(BIVN) – Kīlauea volcano is not erupting, and scientists have measured a slight increase in seismicity in the summit region over the past day.
The Kīlauea Volcano Alert Level remains at ADVISORY. After several days of lower earthquake rates, the USGS Hawaiian Volcano Observatory says moderate seismicity has returned to the summit, with activity focused in two clusters just south and southeast of the Kaluapele caldera.
Seismicity has also slightly increased in the upper East Rift Zone and Southwest Rift Zone, scientists report. No unusual activity has been noted along the middle and lower sections of Kīlauea’s East Rift Zone.
In Hawaiʻi Volcanoes National Park, only the Mauna Iki Trail is closed due to the volcanic unrest.

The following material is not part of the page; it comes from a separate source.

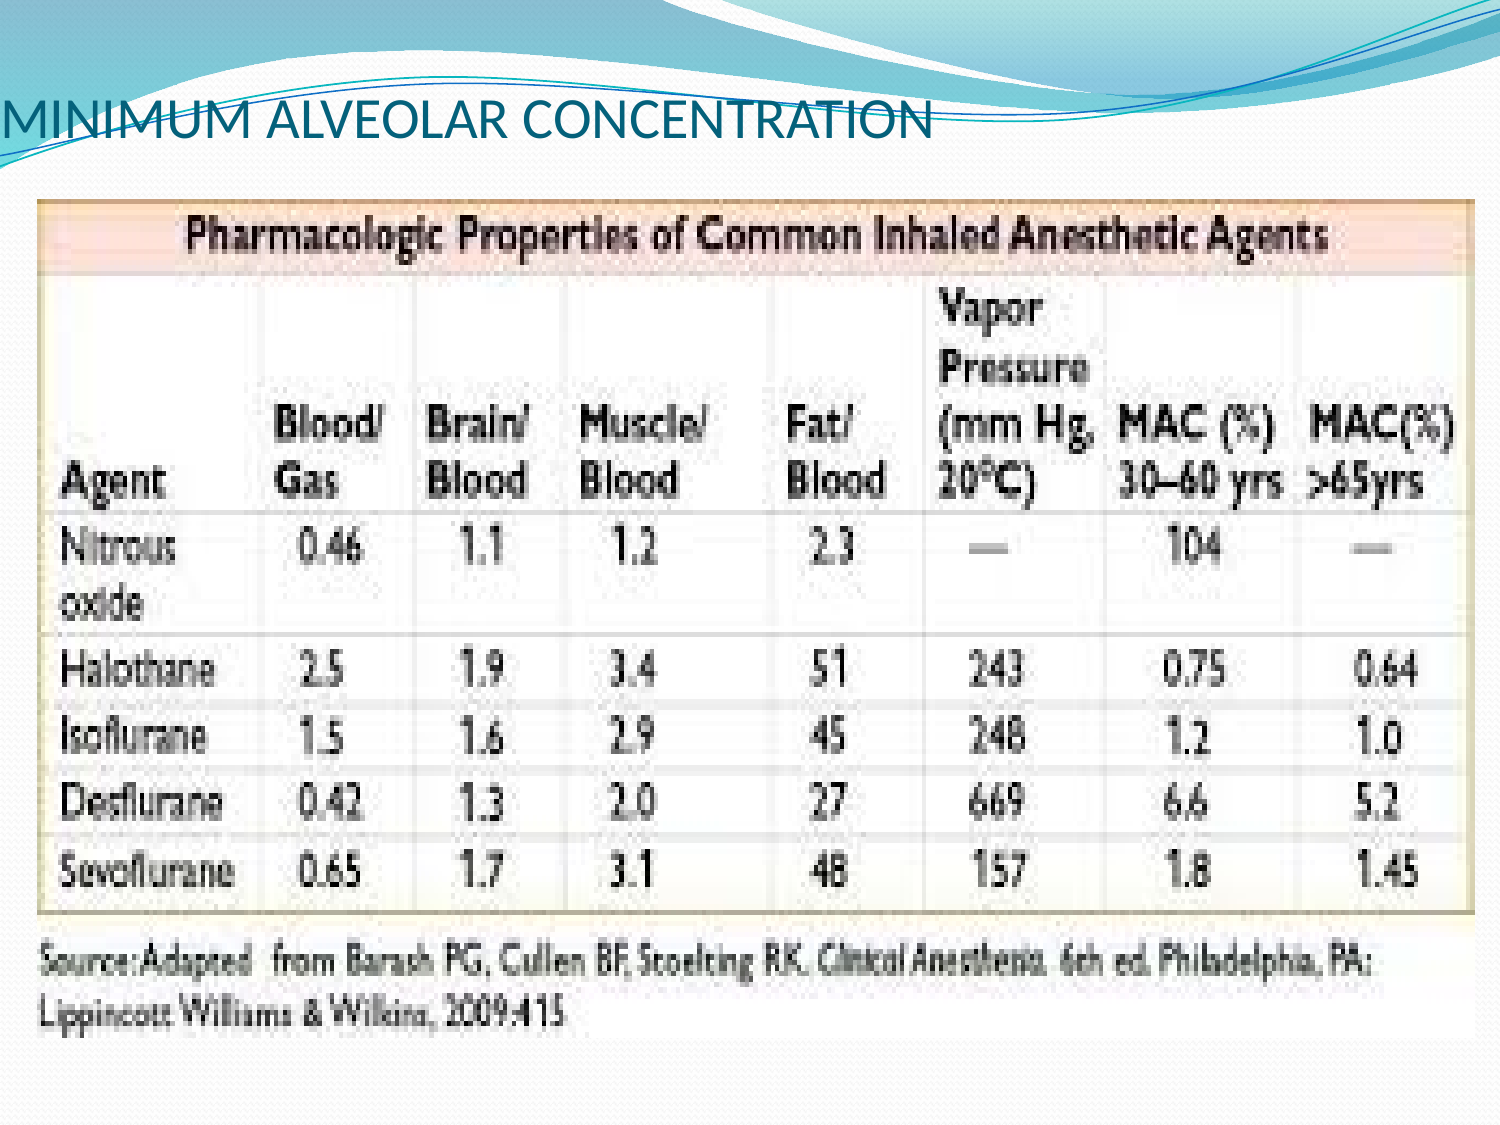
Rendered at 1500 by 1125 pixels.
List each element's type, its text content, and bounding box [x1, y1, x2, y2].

From the USGS HVO update issued on Wednesday morning:
Summit Observations: Seismicity in Kīlauea’s summit region has seen a slight increase over the past day, after several days of lower earthquake rates. Activity has been focused in two clusters just south and southeast of Kaluapele, the volcano’s summit caldera. Most of these earthquakes have had magnitudes below M2.0, but a handful of events have occurred in the M2.0–M3.0 range. Seismicity has not reached the levels that immediately preceded recent summit eruptions at Kīlauea.
The Uēkahuna summit tiltmeter—located northwest of the caldera—has tracked no significant tilt changes since midday yesterday, when there was a brief period of minor inflation. The Sand Hill tiltmeter—located southwest of the caldera—has begun tracking northwest-directed tilt over the past couple days. This is indicative of inflation to the south of Kaluapele, and it was a commonly observed signal in October and November 2023. Overall, the summit of Kīlauea remains at a high level of inflation; relative tilt is above the level reached prior to the most recent eruption in September 2023, and it is higher than at any time since the 2018 eruption.
Sulfur dioxide (SO2) gas emission rates remain low. Field measurements indicated an SO2 emission rate of approximately 70 tonnes per day on December 5, which was similar to measurements in October and November.
There are currently no signs of an imminent eruption, but the summit region remains unsettled, with a high level of inflation and continued seismic activity. The onsets of previous summit eruptions have been marked by strong swarms of earthquakes caused by the emplacement of a dike 1–2 hours before the appearance of lava, and these swarms are not being detected at this time.
Scientists continue to repeat that the volcanic unrest “may continue to wax and wane with fluctuating input of magma to the area, and eruptive activity could occur in the near future with little or no warning.”